### Aufgabenstellung
Beginne bei der Zeile mit „catalogue / barcode: US 2272668“ und höre nach der Zeile mit „elevation (m): 3240“ auf. Gib nur diese Zeilen wieder, ersetze darin „collectors“ durch „collected by“ und lass alles Übrige unverändert.

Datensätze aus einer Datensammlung
________________________

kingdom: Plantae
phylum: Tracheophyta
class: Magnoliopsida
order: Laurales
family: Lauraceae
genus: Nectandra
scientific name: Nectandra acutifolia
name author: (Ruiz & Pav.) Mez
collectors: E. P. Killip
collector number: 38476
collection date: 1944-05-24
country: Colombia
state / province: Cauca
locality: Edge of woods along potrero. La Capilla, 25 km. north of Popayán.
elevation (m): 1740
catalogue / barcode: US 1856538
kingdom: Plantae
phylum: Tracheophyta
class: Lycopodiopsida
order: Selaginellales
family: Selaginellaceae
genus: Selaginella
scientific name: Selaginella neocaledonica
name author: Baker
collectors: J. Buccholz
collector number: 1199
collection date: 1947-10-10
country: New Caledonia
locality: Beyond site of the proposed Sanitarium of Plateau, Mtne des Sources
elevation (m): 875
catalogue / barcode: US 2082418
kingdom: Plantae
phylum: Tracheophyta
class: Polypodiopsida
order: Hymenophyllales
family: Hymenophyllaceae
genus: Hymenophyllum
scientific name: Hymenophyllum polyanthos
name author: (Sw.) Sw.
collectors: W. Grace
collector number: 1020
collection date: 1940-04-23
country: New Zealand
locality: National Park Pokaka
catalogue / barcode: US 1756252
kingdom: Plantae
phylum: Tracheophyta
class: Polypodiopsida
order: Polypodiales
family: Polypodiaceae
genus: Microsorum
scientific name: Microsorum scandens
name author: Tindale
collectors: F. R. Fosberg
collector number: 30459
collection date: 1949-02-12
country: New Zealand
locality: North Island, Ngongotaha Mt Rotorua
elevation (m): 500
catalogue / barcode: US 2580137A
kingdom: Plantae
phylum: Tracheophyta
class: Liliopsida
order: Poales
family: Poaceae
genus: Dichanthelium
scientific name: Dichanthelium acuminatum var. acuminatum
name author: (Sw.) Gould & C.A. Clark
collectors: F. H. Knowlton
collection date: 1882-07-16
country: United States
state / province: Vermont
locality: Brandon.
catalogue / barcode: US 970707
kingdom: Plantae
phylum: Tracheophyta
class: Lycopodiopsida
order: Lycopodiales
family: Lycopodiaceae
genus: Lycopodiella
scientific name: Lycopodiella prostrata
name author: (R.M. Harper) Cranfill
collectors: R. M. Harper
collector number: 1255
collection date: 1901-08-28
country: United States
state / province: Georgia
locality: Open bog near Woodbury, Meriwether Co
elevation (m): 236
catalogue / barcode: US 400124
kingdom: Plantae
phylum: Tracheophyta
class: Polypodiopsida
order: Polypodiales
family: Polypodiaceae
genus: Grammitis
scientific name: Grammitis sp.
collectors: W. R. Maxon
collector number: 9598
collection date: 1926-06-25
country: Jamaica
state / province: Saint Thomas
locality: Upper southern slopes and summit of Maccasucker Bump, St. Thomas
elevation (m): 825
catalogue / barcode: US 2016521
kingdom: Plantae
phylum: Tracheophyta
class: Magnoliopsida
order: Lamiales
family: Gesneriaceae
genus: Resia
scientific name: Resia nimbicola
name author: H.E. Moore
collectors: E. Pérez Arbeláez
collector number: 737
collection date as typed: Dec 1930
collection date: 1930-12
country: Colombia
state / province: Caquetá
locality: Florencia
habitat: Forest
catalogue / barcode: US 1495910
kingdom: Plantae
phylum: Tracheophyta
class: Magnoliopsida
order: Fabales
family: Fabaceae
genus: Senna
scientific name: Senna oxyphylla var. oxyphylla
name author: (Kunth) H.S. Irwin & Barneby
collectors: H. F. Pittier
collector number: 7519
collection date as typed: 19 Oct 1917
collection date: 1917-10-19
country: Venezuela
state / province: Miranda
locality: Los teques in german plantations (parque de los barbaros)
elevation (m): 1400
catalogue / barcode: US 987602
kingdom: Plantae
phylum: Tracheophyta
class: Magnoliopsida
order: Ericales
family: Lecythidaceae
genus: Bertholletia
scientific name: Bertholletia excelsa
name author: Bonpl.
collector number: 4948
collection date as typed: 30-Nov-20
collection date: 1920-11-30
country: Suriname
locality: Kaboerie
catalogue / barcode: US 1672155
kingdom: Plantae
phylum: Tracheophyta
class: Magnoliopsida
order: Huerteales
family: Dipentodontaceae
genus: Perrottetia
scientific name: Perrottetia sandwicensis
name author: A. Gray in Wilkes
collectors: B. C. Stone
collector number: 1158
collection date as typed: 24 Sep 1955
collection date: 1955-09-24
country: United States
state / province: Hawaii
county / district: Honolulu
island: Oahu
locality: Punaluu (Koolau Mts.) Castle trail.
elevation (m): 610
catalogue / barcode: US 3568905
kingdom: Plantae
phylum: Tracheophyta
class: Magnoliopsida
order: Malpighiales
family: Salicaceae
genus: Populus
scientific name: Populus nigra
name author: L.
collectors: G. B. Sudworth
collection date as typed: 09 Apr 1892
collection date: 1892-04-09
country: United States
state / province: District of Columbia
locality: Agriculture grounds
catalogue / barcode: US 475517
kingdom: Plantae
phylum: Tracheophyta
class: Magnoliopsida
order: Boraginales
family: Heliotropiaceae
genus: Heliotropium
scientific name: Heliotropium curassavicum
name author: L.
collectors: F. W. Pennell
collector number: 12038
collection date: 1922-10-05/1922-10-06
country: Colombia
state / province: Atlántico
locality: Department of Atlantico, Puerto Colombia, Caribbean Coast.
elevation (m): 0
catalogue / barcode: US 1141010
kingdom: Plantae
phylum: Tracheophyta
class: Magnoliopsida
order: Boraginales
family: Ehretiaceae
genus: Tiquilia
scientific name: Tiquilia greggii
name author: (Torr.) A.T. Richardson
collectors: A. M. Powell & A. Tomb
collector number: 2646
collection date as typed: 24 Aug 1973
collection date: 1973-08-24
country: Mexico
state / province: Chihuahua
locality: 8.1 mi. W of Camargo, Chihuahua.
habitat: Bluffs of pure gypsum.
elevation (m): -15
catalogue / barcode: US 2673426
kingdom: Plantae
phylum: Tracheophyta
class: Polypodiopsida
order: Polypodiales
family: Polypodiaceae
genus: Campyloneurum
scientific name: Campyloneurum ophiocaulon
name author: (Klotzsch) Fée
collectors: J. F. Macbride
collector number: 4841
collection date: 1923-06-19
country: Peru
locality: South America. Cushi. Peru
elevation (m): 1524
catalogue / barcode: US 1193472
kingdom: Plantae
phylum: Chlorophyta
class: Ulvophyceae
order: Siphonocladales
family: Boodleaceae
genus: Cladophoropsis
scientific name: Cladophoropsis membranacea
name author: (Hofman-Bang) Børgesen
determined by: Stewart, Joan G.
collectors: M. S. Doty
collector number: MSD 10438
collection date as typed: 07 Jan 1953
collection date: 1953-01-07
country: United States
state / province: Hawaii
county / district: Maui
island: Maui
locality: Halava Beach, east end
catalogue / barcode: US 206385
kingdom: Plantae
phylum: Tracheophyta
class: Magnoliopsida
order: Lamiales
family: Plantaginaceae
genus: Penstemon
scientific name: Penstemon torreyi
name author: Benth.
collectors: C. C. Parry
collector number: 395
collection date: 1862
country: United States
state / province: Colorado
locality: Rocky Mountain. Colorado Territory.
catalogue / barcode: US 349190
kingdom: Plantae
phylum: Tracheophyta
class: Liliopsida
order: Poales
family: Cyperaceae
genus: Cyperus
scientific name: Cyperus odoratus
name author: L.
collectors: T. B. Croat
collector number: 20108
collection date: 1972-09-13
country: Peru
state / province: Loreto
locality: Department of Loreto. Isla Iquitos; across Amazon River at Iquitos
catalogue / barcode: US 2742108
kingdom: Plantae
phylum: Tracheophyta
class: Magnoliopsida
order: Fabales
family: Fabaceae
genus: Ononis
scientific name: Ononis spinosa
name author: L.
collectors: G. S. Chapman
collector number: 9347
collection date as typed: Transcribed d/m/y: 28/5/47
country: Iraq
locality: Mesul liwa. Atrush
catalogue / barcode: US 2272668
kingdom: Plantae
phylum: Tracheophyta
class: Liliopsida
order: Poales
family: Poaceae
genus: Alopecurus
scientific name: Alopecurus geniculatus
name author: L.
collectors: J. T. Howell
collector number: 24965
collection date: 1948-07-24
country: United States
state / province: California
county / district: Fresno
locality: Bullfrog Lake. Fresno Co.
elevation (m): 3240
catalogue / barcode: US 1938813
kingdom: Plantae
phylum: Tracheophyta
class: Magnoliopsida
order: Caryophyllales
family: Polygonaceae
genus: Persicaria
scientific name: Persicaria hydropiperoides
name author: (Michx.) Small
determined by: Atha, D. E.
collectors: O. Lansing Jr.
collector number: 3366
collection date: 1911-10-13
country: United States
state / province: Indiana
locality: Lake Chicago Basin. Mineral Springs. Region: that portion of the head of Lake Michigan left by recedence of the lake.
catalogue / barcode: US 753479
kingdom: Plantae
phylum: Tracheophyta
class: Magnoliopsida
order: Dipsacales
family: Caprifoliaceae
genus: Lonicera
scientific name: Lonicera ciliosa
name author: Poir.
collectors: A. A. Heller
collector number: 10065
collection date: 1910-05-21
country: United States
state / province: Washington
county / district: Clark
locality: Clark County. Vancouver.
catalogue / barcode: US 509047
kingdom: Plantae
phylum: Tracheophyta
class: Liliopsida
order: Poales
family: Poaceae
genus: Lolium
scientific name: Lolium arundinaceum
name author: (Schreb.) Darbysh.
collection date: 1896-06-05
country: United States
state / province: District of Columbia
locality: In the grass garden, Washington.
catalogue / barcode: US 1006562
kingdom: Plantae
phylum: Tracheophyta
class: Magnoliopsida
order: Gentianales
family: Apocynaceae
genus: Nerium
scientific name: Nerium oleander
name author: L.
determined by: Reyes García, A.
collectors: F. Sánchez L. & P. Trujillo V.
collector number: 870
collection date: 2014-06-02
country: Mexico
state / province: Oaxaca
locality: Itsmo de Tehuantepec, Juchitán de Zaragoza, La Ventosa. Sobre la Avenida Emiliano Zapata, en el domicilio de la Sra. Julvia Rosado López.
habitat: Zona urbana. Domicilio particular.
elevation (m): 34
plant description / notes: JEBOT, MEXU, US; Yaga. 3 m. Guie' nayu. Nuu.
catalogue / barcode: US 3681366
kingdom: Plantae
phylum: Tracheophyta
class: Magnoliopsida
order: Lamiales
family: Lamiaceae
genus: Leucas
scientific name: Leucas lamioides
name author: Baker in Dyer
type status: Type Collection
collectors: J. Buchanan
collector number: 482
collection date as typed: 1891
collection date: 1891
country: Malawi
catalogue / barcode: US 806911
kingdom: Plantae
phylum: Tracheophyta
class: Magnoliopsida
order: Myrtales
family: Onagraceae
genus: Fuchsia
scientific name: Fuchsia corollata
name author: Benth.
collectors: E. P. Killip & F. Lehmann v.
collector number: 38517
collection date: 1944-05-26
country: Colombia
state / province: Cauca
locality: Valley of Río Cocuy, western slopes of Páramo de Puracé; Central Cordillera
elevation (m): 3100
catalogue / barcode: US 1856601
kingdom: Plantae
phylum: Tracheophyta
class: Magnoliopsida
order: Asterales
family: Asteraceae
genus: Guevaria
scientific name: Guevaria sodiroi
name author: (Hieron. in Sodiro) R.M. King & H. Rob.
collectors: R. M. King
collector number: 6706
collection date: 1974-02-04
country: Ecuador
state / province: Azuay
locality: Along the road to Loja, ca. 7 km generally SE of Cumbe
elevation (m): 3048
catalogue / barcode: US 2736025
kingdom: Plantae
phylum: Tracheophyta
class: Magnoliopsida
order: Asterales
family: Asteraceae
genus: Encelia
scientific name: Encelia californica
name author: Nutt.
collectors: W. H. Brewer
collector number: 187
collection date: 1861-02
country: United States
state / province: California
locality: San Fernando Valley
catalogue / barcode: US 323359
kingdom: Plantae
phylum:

________________________

### Musterlösung
catalogue / barcode: US 2272668
kingdom: Plantae
phylum: Tracheophyta
class: Liliopsida
order: Poales
family: Poaceae
genus: Alopecurus
scientific name: Alopecurus geniculatus
name author: L.
collected by: J. T. Howell
collector number: 24965
collection date: 1948-07-24
country: United States
state / province: California
county / district: Fresno
locality: Bullfrog Lake. Fresno Co.
elevation (m): 3240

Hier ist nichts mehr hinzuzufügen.